North Tyneside Council tenants’ past and present are being invited to contribute their memories towards a display at the council’s annual tenants’ event on Thursday August 1, celebrating 100 years of council housing.
The 1919 Housing Act heralded a huge council house building programme across the country in the decades since, including over 30,000 homes in North Tyneside. This nationwide expansion included early replacements for slum dwellings and households bombed out during the two World Wars, as well as major new estates to meet growing post-war demand.
To support celebrate this centenary North Tyneside Council wants to hear resident’s stories, pictures and other memorabilia for a display at the council’s Quadrant East office, Cobalt Business Park.

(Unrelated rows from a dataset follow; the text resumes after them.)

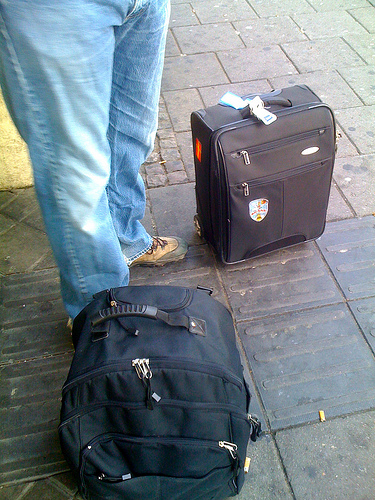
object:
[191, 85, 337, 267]
suitcase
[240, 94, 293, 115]
handle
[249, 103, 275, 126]
tag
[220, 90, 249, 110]
tag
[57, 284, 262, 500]
bag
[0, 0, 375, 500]
ground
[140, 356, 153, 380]
zipper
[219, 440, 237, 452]
zipper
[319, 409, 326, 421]
cigarette butt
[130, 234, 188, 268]
shoe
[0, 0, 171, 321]
jeans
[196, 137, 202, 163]
patch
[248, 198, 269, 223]
patch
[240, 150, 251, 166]
zipper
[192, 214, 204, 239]
wheel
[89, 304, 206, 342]
handle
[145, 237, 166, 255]
lace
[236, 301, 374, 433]
tile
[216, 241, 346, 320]
tile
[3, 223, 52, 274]
tile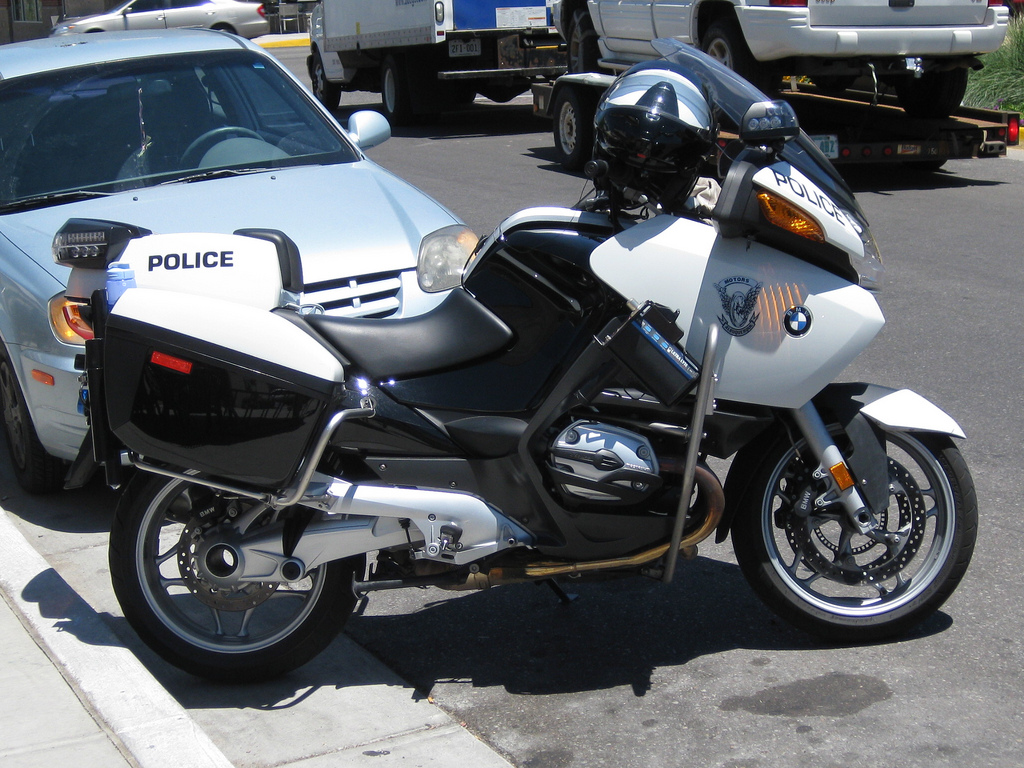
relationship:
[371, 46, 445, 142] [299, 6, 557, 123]
wheel on vehicle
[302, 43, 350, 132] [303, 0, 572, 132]
wheel on vehicle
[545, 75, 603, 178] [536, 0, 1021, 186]
wheel on vehicle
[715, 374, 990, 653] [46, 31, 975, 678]
wheel on vehicle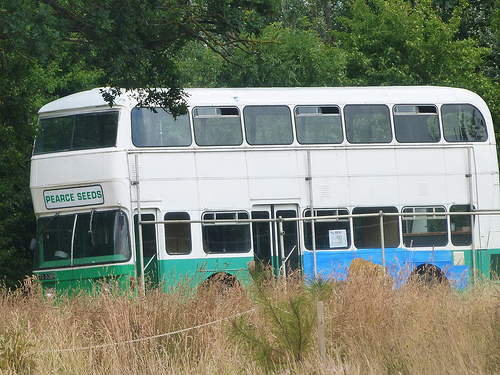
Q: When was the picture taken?
A: Daytime.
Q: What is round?
A: Tires.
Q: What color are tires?
A: Black.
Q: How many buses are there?
A: One.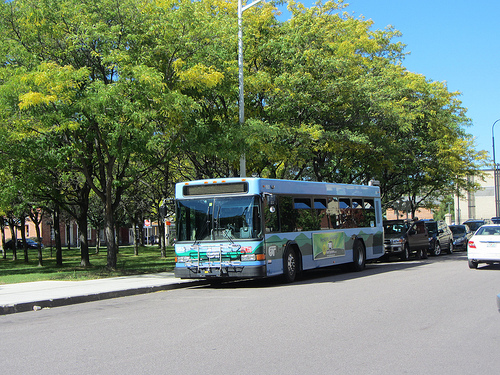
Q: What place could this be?
A: It is a road.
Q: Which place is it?
A: It is a road.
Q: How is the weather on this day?
A: It is clear.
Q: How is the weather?
A: It is clear.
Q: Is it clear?
A: Yes, it is clear.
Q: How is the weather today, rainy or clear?
A: It is clear.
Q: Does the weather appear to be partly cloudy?
A: No, it is clear.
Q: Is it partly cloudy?
A: No, it is clear.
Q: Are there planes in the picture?
A: No, there are no planes.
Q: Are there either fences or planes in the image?
A: No, there are no planes or fences.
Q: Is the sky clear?
A: Yes, the sky is clear.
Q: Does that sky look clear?
A: Yes, the sky is clear.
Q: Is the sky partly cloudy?
A: No, the sky is clear.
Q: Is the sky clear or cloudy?
A: The sky is clear.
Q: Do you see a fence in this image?
A: No, there are no fences.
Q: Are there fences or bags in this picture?
A: No, there are no fences or bags.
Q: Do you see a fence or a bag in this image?
A: No, there are no fences or bags.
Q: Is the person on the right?
A: Yes, the person is on the right of the image.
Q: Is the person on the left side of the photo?
A: No, the person is on the right of the image.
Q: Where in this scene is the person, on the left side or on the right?
A: The person is on the right of the image.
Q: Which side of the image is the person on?
A: The person is on the right of the image.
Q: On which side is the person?
A: The person is on the right of the image.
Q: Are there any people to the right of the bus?
A: Yes, there is a person to the right of the bus.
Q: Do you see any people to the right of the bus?
A: Yes, there is a person to the right of the bus.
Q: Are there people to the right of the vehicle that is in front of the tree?
A: Yes, there is a person to the right of the bus.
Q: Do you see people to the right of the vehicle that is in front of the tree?
A: Yes, there is a person to the right of the bus.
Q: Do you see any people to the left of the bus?
A: No, the person is to the right of the bus.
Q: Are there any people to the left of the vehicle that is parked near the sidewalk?
A: No, the person is to the right of the bus.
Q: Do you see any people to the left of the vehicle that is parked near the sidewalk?
A: No, the person is to the right of the bus.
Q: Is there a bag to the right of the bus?
A: No, there is a person to the right of the bus.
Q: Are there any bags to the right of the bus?
A: No, there is a person to the right of the bus.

Cllr Steve Cox, North Tyneside Council’s Cabinet Member for Housing, said: “Many thousands of families have benefitted from council homes in North Tyneside over the years, and our display is about marking this significant contribution to our communities.
“We have been searching council archives and libraries for some of this exciting material, and I hope as many people as possible dig out their own personal memorabilia and let us know so we can include it in the display.”
Some of the first council homes built in the borough after the Act was passed were in Wallsend in 1920. A cornerstone laid by the then Mayor of Wallsend commemorates the commencement of the Wallsend Housing scheme which is still there today, located on St Peters Road, Holy Cross, Wallsend.
Now housing engagement officers are in the process of collecting items from photographs to rent books that will be shown on August 1, and they want contributions from residents who have lived in a North Tyneside Council house.